一旦数据被放入Qdrant中，我们就可以开始提出一些问题。一个问题将会被OpenAI模型自动转换为向量，然后使用创建的向量在Qdrant中找到一些可能匹配的答案。一旦检索到，最相似的答案将被合并到发送给OpenAI大型语言模型的提示中。所有服务之间的通信如下图所示：

![](https://qdrant.tech/articles_data/langchain-integration/flow-diagram.png)


In [11]:
import random

random.seed(52)
selected_questions = random.choices(questions, k=5)


In [12]:
for question in selected_questions:
    print(">", question)
    print(qa.run(question), end="\n\n")


> where do frankenstein and the monster first meet
 Victor and the Creature first meet in the mountains.

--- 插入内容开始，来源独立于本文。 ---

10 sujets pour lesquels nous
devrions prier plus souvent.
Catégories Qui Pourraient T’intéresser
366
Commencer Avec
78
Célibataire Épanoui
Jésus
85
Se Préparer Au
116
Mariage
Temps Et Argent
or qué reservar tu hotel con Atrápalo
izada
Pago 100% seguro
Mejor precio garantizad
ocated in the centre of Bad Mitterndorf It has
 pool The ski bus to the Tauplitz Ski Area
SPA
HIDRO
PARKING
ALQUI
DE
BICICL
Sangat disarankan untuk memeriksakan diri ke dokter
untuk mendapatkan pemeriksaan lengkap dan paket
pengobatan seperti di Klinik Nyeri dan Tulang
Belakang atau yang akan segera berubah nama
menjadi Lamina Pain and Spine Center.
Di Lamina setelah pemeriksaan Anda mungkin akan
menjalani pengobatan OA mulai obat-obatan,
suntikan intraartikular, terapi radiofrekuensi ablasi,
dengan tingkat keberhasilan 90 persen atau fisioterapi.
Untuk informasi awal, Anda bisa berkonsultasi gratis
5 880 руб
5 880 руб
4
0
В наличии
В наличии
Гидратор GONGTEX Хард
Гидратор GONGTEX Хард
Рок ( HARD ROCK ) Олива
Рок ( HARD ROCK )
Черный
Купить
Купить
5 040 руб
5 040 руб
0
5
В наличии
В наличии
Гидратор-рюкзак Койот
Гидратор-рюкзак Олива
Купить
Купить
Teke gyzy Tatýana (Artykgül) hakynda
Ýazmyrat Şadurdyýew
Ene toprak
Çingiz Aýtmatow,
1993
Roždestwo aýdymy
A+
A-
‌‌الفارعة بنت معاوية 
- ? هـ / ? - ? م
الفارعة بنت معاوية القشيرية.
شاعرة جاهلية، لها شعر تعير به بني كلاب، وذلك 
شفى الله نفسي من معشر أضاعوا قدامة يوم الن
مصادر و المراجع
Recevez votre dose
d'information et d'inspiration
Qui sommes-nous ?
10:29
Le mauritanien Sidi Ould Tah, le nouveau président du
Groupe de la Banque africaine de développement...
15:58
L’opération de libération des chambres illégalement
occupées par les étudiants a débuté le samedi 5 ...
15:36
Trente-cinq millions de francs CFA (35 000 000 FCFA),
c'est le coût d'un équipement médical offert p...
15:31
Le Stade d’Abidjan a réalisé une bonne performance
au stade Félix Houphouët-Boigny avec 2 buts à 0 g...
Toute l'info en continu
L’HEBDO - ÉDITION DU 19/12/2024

> who are the actors in fast and furious
 The actors in the Fast and Furious films are Vin Diesel, Paul Walker, Michelle Rodriguez, Jordana Brewster, Tyrese Gibson, Ludacris, Lucas Black, Sung Kang, Gal Gadot, Dwayne Johnson, Matt Schulze, Chad Lindberg, Johnny Strong, Eva Mendes, Devon Aoki, Nathalie Kelley, Bow Wow, Tego Calderón, Don Omar, Elsa Pataky, Kurt Russell, Nathalie Emmanuel, Scott Eastwood, Noel Gugliemi, Ja Rule, Thom Barry, Ted Levine, Minka Kelly, James Remar, Amaury Nolasco, Michael Ealy, MC Jin, Brian Goodman, Lynda Boyd, Jason Tobin, Neela, Liza Lapira, Alimi Ballard, Yorgo Constantine, Geoff Meed, Jeimy Osorio, Max William Crane, Charlie & Miller Kimsey, Eden Estrella, Romeo Santos, John Brotherton, Helen Mirren, Celestino Cornielle, Janmarco Santiago, Carlos De La Hoz, James Ayoub, Rick Yune, Cole Hauser, Brian Tee, John Ortiz, Luke Evans, Jason Statham, Charli

### 自定义提示模板

Langchain中的`stuff`链类型使用特定的提示，其中包含问题和上下文文档。这是默认提示的样式：

```text
使用以下上下文片段来回答最后的问题。如果你不知道答案，只需说你不知道，不要试图凭空编造答案。
{context}
问题：{question}
有用的回答：
```

然而，我们可以提供自定义的提示模板，并改变OpenAI LLM的行为，同时仍然使用`stuff`链类型。重要的是保持`{context}`和`{question}`作为占位符。

#### 尝试使用自定义提示进行实验

我们可以尝试使用不同的提示模板，这样模型：
1. 如果知道答案，就用一个简短的句子回答。
2. 如果不知道问题的答案，就建议一个随机的歌曲标题。


In [13]:
from langchain.prompts import PromptTemplate


In [14]:
custom_prompt = """
Use the following pieces of context to answer the question at the end. Please provide
a short single-sentence summary answer only. If you don't know the answer or if it's 
not present in given context, don't try to make up an answer, but suggest me a random 
unrelated song title I could listen to. 
Context: {context}
Question: {question}
Helpful Answer:
"""


In [15]:
custom_prompt_template = PromptTemplate(
    template=custom_prompt, input_variables=["context", "question"]
)


In [16]:
custom_qa = VectorDBQA.from_chain_type(
    llm=llm, 
    chain_type="stuff", 
    vectorstore=doc_store,
    return_source_documents=False,
    chain_type_kwargs={"prompt": custom_prompt_template},
)


In [17]:
random.seed(41)
for question in random.choices(questions, k=5):
    print(">", question)
    print(custom_qa.run(question), end="\n\n")


> what was uncle jesse's original last name on full house
Uncle Jesse's original last name on Full House was Cochran.

> when did the volcano erupt in indonesia 2018
No volcanic eruption is mentioned in the given context. Suggested Song: "Ring of Fire" by Johnny Cash.

> what does a dualist way of thinking mean
Dualist way of thinking means that the mind and body are separate entities, with the mind being a non-physical substance.

> the first civil service commission in india was set up on the basis of recommendation of
The first Civil Service Commission in India was not set up on the basis of a recommendation.

> how old do you have to be to get a tattoo in utah
In Utah, you must be at least 18 years old to get a tattoo.